Please copy the data exactly as it stands, minus the images.
┏━━
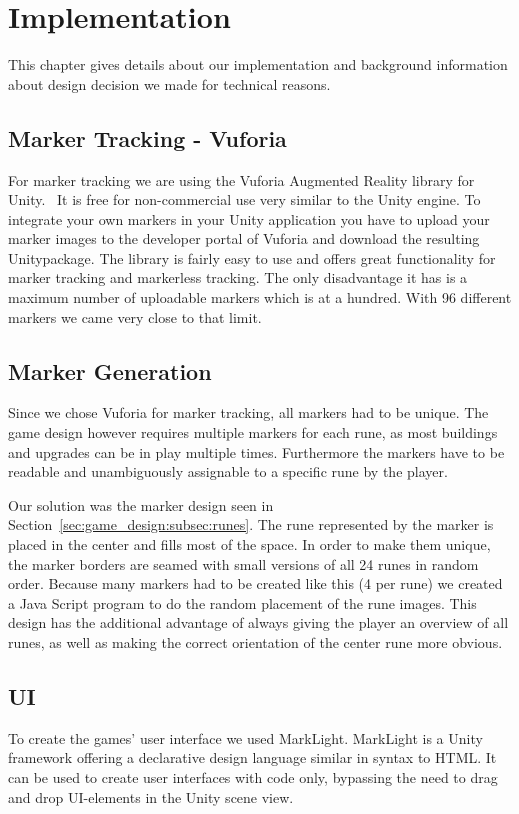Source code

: \section{Implementation}
This chapter gives details about our implementation and background information about design decision we made for technical reasons.

\subsection{Marker Tracking - Vuforia}

For marker tracking we are using the Vuforia Augmented Reality library for Unity.~\cite{vuforia} It is free for non-commercial use very similar to the Unity engine. To integrate your own markers in your Unity application you have to upload your marker images to the developer portal of Vuforia and download the resulting Unitypackage. 
The library is fairly easy to use and offers great functionality for marker tracking and markerless tracking. The only disadvantage it has is a maximum number of uploadable markers which is at a hundred. With 96 different markers we came very close to that limit.

\subsection{Marker Generation}
\label{sec:implementation:marker_generation}
Since we chose Vuforia for marker tracking, all markers had to be unique. The game design however requires multiple markers for each rune, as most buildings and upgrades can be in play multiple times. Furthermore the markers have to be readable and unambiguously assignable to a specific rune by the player.

Our solution was the marker design seen in Section~\ref{sec:game_design:subsec:runes}. The rune represented by the marker is placed in the center and fills most of the space. In order to make them unique, the marker borders are seamed with small versions of all 24 runes in random order. Because many markers had to be created like this (4 per rune) we created a Java Script program to do the random placement of the rune images. This design has the additional advantage of always giving the player an overview of all runes, as well as making the correct orientation of the center rune more obvious.

\subsection{UI}
To create the games' user interface we used MarkLight.\cite{marklight} MarkLight is a Unity framework offering a declarative design language similar in syntax to HTML. It can be used to create user interfaces with code only, bypassing the need to drag and drop UI-elements in the Unity scene view.

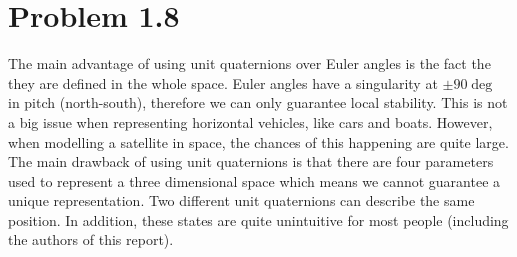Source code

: \section*{Problem 1.8}

The main advantage of using unit quaternions over Euler angles is the fact the they are defined in the whole space. Euler angles have a singularity at $\pm 90 \deg$ in pitch (north-south), therefore we can only guarantee local stability. This is not a big issue when representing horizontal vehicles, like cars and boats. However, when modelling a satellite in space, the chances of this happening are quite large. \\
The main drawback of using unit quaternions is that there are four parameters used to represent a three dimensional space which means we cannot guarantee a unique representation. Two different unit quaternions can describe the same position.  In addition, these states are quite unintuitive for most people (including the authors of this report).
┗━━
Exercise result:
Source code

: \section{Implementation}
This chapter gives details about our implementation and background information about design decision we made for technical reasons.

\subsection{Marker Tracking - Vuforia}

For marker tracking we are using the Vuforia Augmented Reality library for Unity.~\cite{vuforia} It is free for non-commercial use very similar to the Unity engine. To integrate your own markers in your Unity application you have to upload your marker images to the developer portal of Vuforia and download the resulting Unitypackage. 
The library is fairly easy to use and offers great functionality for marker tracking and markerless tracking. The only disadvantage it has is a maximum number of uploadable markers which is at a hundred. With 96 different markers we came very close to that limit.

\subsection{Marker Generation}
\label{sec:implementation:marker_generation}
Since we chose Vuforia for marker tracking, all markers had to be unique. The game design however requires multiple markers for each rune, as most buildings and upgrades can be in play multiple times. Furthermore the markers have to be readable and unambiguously assignable to a specific rune by the player.

Our solution was the marker design seen in Section~\ref{sec:game_design:subsec:runes}. The rune represented by the marker is placed in the center and fills most of the space. In order to make them unique, the marker borders are seamed with small versions of all 24 runes in random order. Because many markers had to be created like this (4 per rune) we created a Java Script program to do the random placement of the rune images. This design has the additional advantage of always giving the player an overview of all runes, as well as making the correct orientation of the center rune more obvious.

\subsection{UI}
To create the games' user interface we used MarkLight.\cite{marklight} MarkLight is a Unity framework offering a declarative design language similar in syntax to HTML. It can be used to create user interfaces with code only, bypassing the need to drag and drop UI-elements in the Unity scene view.

Source code

: \section*{Problem 1.8}

The main advantage of using unit quaternions over Euler angles is the fact the they are defined in the whole space. Euler angles have a singularity at $\pm 90 \deg$ in pitch (north-south), therefore we can only guarantee local stability. This is not a big issue when representing horizontal vehicles, like cars and boats. However, when modelling a satellite in space, the chances of this happening are quite large. \\
The main drawback of using unit quaternions is that there are four parameters used to represent a three dimensional space which means we cannot guarantee a unique representation. Two different unit quaternions can describe the same position.  In addition, these states are quite unintuitive for most people (including the authors of this report).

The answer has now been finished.